Wallin, Murphy And Nolan Keep The Pressure On

Salama will not be allowed to admire the view for long. Swede Adam Wallin and Irish duo John Murphy and Liam Nolan all opened with six under par rounds, sitting just one shot off the lead.

That trio gives the leaderboard a neat bit of early tension. One man has the lead, but three others are close enough to breathe down his collar, and nobody in that position tends to do so quietly.

Behind them, a crowded group at five under par includes Englishman Bailey Gill, American Corey Shaun, Indian Saptak Talwar, German Alexander Knappe, Swede Algot Kleen, Spaniard Javier Calles Roman, and the Danish trio of Jeppe Kristian Andersen, Martin Simonsen and Jonathan Gøth-Rasmussen.

For the home players, that position will be especially encouraging. A Danish presence near the top at Odense Eventyr Golf gives the second round a useful pulse, particularly if conditions remain awkward enough to sort the patient from the petulant.
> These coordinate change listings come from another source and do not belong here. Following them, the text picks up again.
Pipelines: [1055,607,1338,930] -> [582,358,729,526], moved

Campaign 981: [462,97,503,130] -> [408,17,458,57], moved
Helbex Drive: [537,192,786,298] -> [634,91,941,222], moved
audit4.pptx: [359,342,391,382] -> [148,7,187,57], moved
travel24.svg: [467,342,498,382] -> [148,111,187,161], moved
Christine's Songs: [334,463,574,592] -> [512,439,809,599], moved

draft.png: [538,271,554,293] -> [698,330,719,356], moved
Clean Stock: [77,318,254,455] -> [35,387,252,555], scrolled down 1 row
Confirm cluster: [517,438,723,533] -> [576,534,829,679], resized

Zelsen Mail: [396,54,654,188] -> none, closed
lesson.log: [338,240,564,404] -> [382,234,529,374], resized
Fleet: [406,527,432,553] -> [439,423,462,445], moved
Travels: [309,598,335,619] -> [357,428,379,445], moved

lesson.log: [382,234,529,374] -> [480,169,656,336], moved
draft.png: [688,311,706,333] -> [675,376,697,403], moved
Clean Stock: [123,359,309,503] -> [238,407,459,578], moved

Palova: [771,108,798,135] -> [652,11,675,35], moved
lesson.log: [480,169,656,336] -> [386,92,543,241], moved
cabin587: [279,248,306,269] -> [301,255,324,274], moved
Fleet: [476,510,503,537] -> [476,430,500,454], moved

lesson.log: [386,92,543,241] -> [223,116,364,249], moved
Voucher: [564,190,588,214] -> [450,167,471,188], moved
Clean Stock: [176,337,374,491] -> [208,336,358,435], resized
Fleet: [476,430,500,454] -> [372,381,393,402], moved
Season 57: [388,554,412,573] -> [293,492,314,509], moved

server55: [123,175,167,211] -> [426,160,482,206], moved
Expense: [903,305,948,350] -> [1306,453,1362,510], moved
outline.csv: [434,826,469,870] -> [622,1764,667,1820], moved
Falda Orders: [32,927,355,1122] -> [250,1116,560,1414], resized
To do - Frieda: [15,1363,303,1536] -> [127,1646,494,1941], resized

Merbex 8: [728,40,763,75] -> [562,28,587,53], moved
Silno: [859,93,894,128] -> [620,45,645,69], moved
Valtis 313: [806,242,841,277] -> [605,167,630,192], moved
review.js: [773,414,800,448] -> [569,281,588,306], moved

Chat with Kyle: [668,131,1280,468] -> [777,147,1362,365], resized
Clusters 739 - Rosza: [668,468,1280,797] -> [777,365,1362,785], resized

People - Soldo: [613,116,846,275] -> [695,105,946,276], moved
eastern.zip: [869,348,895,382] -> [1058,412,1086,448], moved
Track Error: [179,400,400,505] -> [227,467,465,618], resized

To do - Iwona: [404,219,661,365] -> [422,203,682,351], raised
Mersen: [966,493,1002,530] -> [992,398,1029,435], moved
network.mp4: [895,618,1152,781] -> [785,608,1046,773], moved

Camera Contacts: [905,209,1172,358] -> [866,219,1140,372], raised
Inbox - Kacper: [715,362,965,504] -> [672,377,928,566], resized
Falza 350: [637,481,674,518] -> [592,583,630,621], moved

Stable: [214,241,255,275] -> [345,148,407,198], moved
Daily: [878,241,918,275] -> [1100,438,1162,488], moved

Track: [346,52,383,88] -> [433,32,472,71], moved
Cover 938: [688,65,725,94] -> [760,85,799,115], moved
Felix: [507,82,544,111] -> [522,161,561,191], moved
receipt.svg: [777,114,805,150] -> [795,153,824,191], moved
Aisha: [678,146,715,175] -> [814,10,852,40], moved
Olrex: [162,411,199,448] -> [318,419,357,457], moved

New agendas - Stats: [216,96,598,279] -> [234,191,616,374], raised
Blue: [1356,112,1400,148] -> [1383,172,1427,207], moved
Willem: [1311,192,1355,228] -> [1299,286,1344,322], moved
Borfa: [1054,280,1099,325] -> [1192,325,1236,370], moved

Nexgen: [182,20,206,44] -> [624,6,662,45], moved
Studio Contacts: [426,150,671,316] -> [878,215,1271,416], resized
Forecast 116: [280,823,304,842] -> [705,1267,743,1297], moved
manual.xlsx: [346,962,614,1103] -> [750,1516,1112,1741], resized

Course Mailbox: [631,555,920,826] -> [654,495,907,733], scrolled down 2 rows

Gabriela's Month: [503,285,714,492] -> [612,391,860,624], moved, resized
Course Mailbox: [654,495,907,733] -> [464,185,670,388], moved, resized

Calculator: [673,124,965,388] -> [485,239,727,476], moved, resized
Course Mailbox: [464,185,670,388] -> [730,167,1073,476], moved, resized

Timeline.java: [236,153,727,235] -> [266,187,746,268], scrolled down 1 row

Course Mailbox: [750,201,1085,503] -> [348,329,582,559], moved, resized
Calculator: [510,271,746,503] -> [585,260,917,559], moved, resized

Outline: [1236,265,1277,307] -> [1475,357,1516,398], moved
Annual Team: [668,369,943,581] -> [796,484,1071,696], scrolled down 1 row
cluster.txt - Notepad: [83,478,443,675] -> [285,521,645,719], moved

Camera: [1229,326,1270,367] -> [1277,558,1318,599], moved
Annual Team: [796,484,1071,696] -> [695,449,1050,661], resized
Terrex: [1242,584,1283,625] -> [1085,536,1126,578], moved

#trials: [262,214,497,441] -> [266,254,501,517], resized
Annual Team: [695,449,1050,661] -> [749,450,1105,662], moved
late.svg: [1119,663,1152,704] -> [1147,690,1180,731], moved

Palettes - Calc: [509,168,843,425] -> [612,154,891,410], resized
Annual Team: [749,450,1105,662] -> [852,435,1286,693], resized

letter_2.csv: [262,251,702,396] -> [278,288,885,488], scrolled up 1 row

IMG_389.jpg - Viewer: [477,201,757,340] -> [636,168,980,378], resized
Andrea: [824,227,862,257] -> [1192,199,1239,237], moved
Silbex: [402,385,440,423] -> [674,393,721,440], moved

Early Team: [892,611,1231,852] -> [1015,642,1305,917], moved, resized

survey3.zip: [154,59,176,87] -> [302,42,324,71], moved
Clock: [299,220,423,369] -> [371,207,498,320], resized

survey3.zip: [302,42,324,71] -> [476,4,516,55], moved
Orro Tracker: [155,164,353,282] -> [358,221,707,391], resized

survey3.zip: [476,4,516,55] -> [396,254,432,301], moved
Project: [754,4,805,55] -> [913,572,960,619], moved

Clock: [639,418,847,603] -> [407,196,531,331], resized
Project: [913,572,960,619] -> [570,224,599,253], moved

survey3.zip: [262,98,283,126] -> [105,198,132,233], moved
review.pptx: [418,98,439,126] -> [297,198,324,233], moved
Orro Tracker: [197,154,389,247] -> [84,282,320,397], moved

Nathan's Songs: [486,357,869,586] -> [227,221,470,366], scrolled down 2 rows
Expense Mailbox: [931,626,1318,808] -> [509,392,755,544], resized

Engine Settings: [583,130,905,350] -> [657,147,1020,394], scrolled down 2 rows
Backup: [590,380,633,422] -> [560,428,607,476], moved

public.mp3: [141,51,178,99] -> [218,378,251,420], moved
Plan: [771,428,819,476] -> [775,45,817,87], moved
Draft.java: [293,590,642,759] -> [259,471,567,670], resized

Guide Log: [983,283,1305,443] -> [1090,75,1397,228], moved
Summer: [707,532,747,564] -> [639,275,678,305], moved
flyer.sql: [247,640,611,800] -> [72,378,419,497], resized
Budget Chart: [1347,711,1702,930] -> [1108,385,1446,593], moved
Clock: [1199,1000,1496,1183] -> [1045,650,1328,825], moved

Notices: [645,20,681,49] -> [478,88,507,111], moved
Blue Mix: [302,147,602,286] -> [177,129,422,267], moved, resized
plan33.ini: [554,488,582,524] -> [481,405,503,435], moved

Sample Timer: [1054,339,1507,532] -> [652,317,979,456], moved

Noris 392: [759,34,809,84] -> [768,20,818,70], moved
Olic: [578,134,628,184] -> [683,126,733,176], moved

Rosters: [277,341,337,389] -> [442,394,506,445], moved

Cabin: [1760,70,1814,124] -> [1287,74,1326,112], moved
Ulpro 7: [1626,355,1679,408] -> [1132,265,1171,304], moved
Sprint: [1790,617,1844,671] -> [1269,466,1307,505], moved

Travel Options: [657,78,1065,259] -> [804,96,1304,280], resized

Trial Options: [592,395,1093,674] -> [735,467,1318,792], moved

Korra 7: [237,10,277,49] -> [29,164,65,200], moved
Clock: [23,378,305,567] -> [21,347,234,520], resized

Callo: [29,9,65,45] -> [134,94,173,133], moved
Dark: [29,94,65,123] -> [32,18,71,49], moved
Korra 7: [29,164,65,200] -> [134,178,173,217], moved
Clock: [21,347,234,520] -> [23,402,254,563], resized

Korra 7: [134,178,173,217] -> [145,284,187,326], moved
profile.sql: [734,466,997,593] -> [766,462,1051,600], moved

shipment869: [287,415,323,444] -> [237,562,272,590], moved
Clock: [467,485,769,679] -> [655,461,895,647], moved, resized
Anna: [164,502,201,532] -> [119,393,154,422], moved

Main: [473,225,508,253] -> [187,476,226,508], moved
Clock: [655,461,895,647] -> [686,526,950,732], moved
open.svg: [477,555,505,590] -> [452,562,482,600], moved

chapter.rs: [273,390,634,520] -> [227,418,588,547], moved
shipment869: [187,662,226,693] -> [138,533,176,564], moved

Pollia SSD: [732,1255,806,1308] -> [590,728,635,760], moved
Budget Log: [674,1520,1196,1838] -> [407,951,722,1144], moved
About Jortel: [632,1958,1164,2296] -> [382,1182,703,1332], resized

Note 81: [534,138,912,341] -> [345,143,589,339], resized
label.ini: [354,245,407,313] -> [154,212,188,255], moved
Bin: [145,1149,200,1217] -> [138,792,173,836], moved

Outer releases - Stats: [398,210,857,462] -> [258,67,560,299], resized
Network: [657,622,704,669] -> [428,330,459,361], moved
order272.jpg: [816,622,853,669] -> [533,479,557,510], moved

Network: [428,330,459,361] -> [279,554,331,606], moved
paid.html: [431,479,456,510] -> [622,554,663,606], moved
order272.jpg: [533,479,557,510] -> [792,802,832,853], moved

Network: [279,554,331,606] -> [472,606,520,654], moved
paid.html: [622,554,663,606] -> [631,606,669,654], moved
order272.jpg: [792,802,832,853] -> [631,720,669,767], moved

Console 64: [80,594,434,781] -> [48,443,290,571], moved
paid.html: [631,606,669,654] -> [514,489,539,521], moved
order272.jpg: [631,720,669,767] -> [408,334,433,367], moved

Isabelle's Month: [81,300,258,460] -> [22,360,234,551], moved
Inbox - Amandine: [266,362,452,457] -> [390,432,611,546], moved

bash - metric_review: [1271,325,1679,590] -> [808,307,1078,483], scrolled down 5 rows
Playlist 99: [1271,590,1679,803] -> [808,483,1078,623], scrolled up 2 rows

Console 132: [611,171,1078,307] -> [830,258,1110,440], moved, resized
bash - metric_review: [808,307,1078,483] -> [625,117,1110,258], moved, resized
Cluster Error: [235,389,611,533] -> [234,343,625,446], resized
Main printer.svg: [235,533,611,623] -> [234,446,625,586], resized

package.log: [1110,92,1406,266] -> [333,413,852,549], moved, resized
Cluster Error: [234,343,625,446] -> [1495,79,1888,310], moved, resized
Round Two Sets Up A Proper Scrap

The second round of the Danish Golf Challenge gets under way on Friday morning at 7.30 am local time, with Salama teeing off alongside Frenchman Andoni Etchenique and Italian Matteo Cristoni at 9.10 am.

The equation is simple enough, which is rarely the same thing as easy. Salama has the lead, the confidence, and the memory of a putter behaving like it had somewhere urgent to be. Now he must prove it can travel overnight.

One round does not define a tournament, but it can certainly set the tone. Salama’s opening 65 did exactly that: controlled in the wind, explosive at the finish, and just mischievous enough to make everyone else on the Danish Challenge Open leaderboard feel slightly less comfortable.